StemBond hydrogels control the mechanical microenvironment for pluripotent stem cells

• Published in: Nature communications Vol. 12; no. 1; p. 6132
• Main Authors: Labouesse, Céline, Tan, Bao Xiu, Agley, Chibeza C, Hofer, Moritz, Winkel, Alexander K, Stirparo, Giuliano G, Stuart, Hannah T, Verstreken, Christophe M, Mulas, Carla, Mansfield, William, Bertone, Paul, Franze, Kristian, Silva, José C R, Chalut, Kevin J
• Format: Journal Article
• Language: English
• Published: England Nature Publishing Group 21.10.2021; Nature Publishing Group UK; Nature Portfolio
• Subjects: Animals; Biomechanical Phenomena; Cell Adhesion; Cell Culture Techniques - instrumentation; Cell Differentiation; Cell fate; Cell self-renewal; Cells, Cultured; Extracellular matrix; Extracellular Matrix - chemistry; Extracellular Matrix - metabolism; Humans; Hydrogels; Hydrogels - chemistry; Mechanotransduction, Cellular; Mice; Microenvironments; Optimization; Pluripotency; Pluripotent Stem Cells - chemistry; Pluripotent Stem Cells - cytology; Pluripotent Stem Cells - metabolism; Signal transduction; Signaling; Stem cell transplantation; Stem cells; Stiffness; Substrates; Tethering
• ISSN: 2041-1723; 2041-1723
• DOI: 10.1038/s41467-021-26236-5

Studies of mechanical signalling are typically performed by comparing cells cultured on soft and stiff hydrogel-based substrates.

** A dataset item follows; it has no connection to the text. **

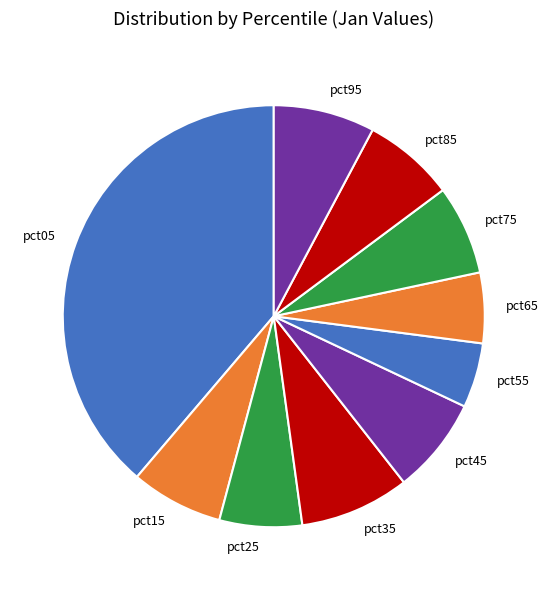

True or false: pct65 accounts for 18% of the total.

False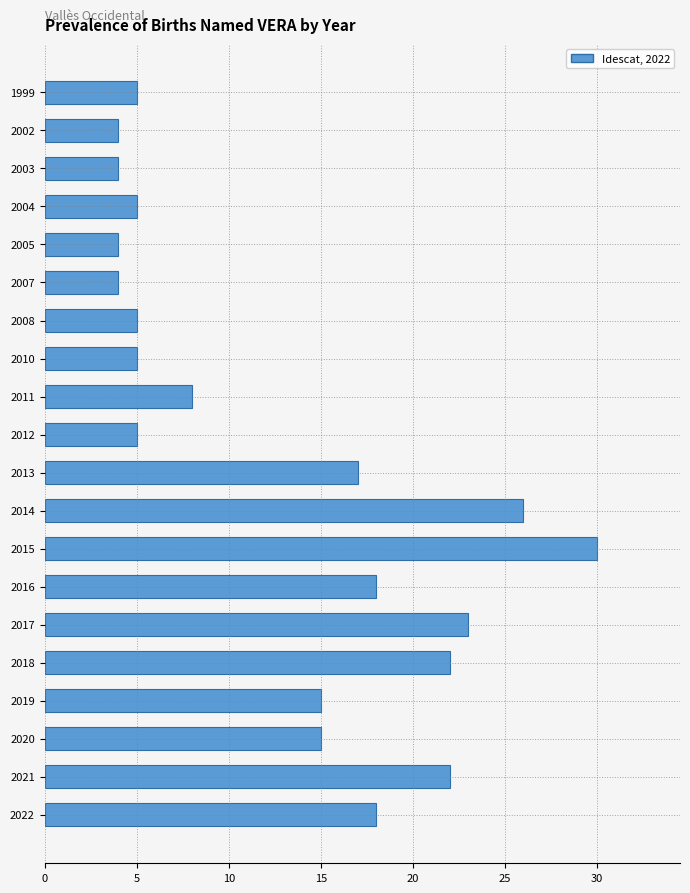

Reading bottom to top, transcribe all the data shown in this chart.

18	22	15	15	22	23	18	30	26	17	5	8	5	5	4	4	5	4	4	5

However, it is challenging to independently and robustly control both substrate stiffness and extracellular matrix tethering to substrates, making matrix tethering a potentially confounding variable in mechanical signalling investigations. Moreover, unstable matrix tethering can lead to poor cell attachment and weak engagement of cell adhesions. To address this, we developed StemBond hydrogels, a hydrogel in which matrix tethering is robust and can be varied independently of stiffness. We validate StemBond hydrogels by showing that they provide an optimal system for culturing mouse and human pluripotent stem cells. We further show how soft StemBond hydrogels modulate stem cell function, partly through stiffness-sensitive ERK signalling. Our findings underline how substrate mechanics impact mechanosensitive signalling pathways regulating self-renewal and differentiation, indicating that optimising the complete mechanical microenvironment will offer greater control over stem cell fate specification.